__TRY IT__: Return, word for word, the line containing "Research on economic" and every line after it through the last line of the records below.

Stored items from a collection:
((

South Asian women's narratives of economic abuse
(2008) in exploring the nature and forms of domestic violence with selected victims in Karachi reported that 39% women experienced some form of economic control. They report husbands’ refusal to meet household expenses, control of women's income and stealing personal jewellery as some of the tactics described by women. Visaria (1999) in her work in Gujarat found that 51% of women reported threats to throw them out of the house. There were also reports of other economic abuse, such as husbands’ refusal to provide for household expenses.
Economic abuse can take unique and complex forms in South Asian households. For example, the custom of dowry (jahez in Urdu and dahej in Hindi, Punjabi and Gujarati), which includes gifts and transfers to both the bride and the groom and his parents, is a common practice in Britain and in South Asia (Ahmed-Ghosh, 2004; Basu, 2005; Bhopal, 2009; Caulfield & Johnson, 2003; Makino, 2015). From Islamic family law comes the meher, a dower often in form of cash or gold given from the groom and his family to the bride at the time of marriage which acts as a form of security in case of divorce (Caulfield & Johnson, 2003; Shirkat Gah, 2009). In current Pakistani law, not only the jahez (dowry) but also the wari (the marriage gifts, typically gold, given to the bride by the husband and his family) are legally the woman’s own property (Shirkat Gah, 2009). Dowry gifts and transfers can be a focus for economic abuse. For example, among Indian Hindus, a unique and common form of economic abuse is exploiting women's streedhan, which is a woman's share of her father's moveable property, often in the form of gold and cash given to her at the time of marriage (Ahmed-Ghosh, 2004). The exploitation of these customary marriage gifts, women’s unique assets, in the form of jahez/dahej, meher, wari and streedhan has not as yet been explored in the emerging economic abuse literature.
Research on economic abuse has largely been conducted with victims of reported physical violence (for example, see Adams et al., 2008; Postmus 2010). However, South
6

))

__EXERCISE RESULT__:
Research on economic abuse has largely been conducted with victims of reported physical violence (for example, see Adams et al., 2008; Postmus 2010). However, South
6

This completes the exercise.